A Gender Rights Activist working with the tribal and marginalized communities in india, Srilekha is a PhD scholar working on understanding body and sexuality among tribal girls, to fill the gaps in research around indigenous women and their stories. Srilekha has worked extensively at the grassroots level with community based organisations, through several advocacy initiatives around Gender, Mental Health, Menstrual Hygiene and Sexual and Reproductive Health Rights (SRHR) for the indigenous in Jharkhand, over the last 6 years.

Srilekha has also contributed to sustainable livelihood projects and legal aid programs for survivors of sex trafficking. She has been conducting research based programs on maternal health, mental health, gender based violence, sex and sexuality. Her interest lies in conducting workshops for young people on life skills, feminism, gender and sexuality, trauma, resilience and interpersonal relationships.

A Guwahati-based college student pursuing her Masters in Tata Institute of Social Sciences, Bidisha started the #BleedwithDignity campaign on the technology platform Change.org, demanding that the Government of Assam install
biodegradable sanitary pad vending machines in all government schools across the state. Her petition on Change.org has already gathered support from over 90000 people and continues to grow.
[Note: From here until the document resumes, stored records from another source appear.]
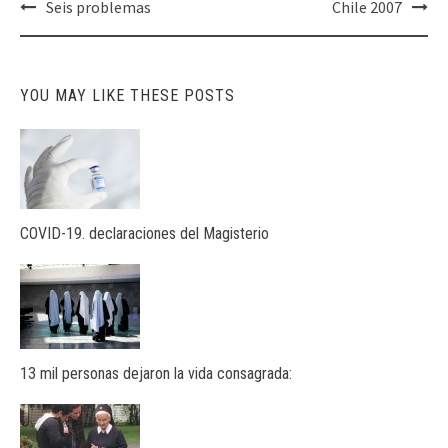
Post
Seis problemas
Chile 2007
navigation
YOU MAY LIKE THESE POSTS
COVID-19. declaraciones del Magisterio
13 mil personas dejaron la vida consagrada: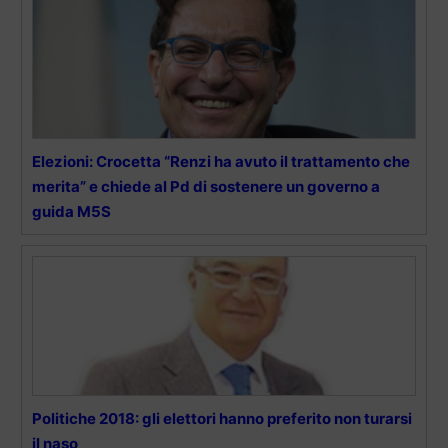
Elezioni: Crocetta “Renzi ha avuto il trattamento che
merita” e chiede al Pd di sostenere un governo a
guida M5S
Politiche 2018: gli elettori hanno preferito non turarsi
il naso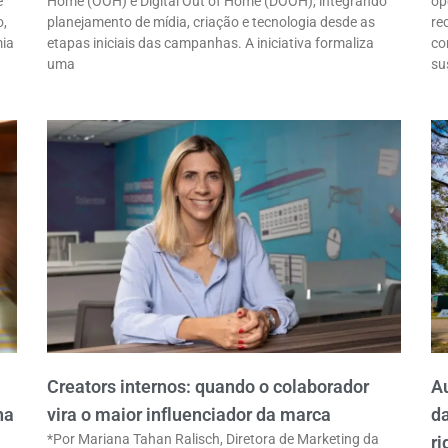
e
Home (OOH) e Digital Out of Home (DOOH), integrando
op
o,
planejamento de mídia, criação e tecnologia desde as
re
mia
etapas iniciais das campanhas. A iniciativa formaliza
co
uma
su
Creators internos: quando o colaborador
Au
ha
vira o maior influenciador da marca
d
*Por Mariana Tahan Ralisch, Diretora de Marketing da
ri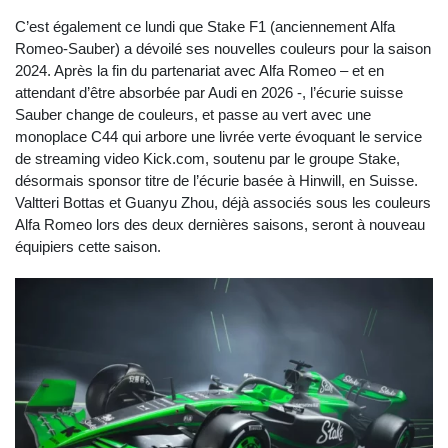
C’est également ce lundi que Stake F1 (anciennement Alfa
Romeo-Sauber) a dévoilé ses nouvelles couleurs pour la saison
2024. Après la fin du partenariat avec Alfa Romeo – et en
attendant d’être absorbée par Audi en 2026 -, l’écurie suisse
Sauber change de couleurs, et passe au vert avec une
monoplace C44 qui arbore une livrée verte évoquant le service
de streaming video Kick.com, soutenu par le groupe Stake,
désormais sponsor titre de l’écurie basée à Hinwill, en Suisse.
Valtteri Bottas et Guanyu Zhou, déjà associés sous les couleurs
Alfa Romeo lors des deux dernières saisons, seront à nouveau
équipiers cette saison.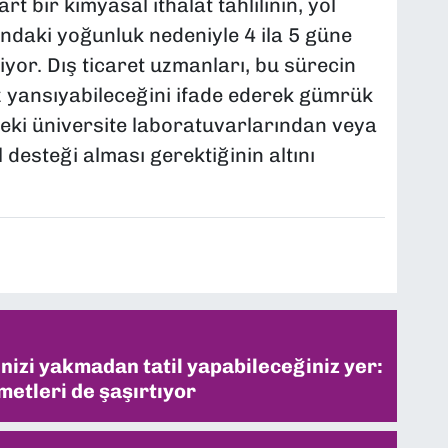
 bir kimyasal ithalat tahlilinin, yol
ndaki yoğunluk nedeniyle 4 ila 5 güne
yor. Dış ticaret uzmanları, bu sürecin
z yansıyabileceğini ifade ederek gümrük
'deki üniversite laboratuvarlarından veya
 desteği alması gerektiğinin altını
inizi yakmadan tatil yapabileceğiniz yer:
metleri de şaşırtıyor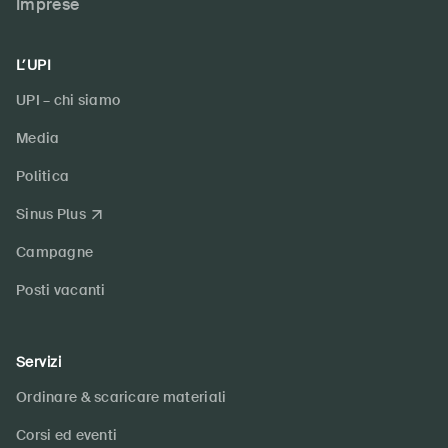
Imprese
DE
FR
IT
EN
L’UPI
Home
UPI – chi siamo
Abbonati alla newsletter
Media
Politica
Sinus Plus
Campagne
Posti vacanti
Servizi
Ordinare & scaricare materiali
Corsi ed eventi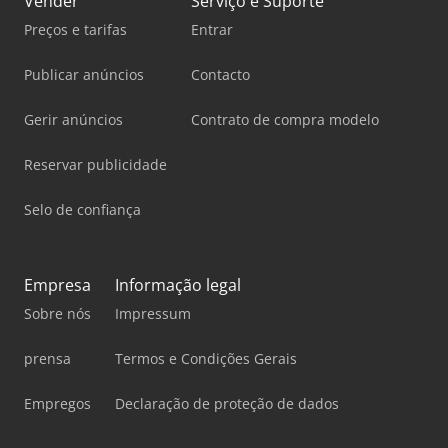
Vender
Serviço e Suporte
Preços e tarifas
Entrar
Publicar anúncios
Contacto
Gerir anúncios
Contrato de compra modelo
Reservar publicidade
Selo de confiança
Empresa
Informação legal
Sobre nós
Impressum
prensa
Termos e Condições Gerais
Empregos
Declaração de proteção de dados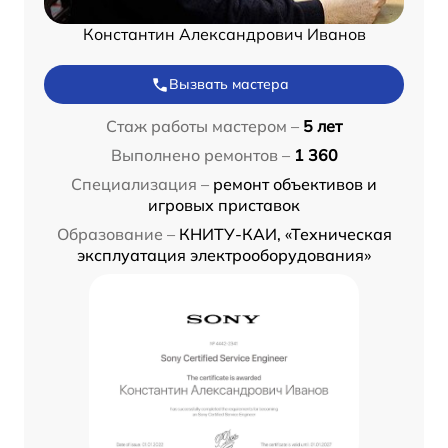
Константин Александрович Иванов
Вызвать мастера
Стаж работы мастером –
5 лет
Выполнено ремонтов –
1 360
Специализация –
ремонт объективов и
игровых приставок
Образование –
КНИТУ-КАИ, «Техническая
эксплуатация электрооборудования»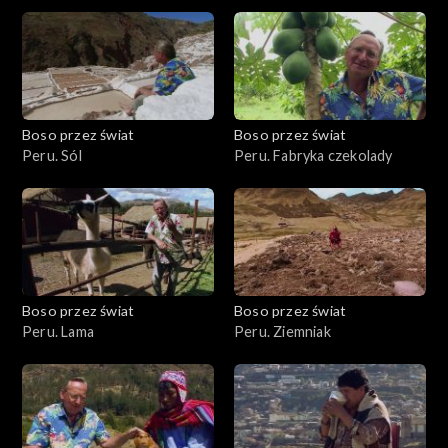
Boso przez świat
Boso przez świat
Peru. Sól
Peru. Fabryka czekolady
Boso przez świat
Boso przez świat
Peru. Lama
Peru. Ziemniak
Bidisha was selected in Change.org’s flagship program ‘She Creates Change’ having run successful online advocacy
campaigns, which were widely recognised. Through the #BleedwithDignity campaign; she organised and celebrated World Menstrual Hygiene Day, 2019 in Guwahati, Assam by hosting a wall mural by collaborating with local organisations. The initiative was widely covered by national and local media, and the mural was later inaugurated by the event’s chief guest Commissioner of Guwahati Municipal Corporation (GMC) Debeswar Malakar, IAS.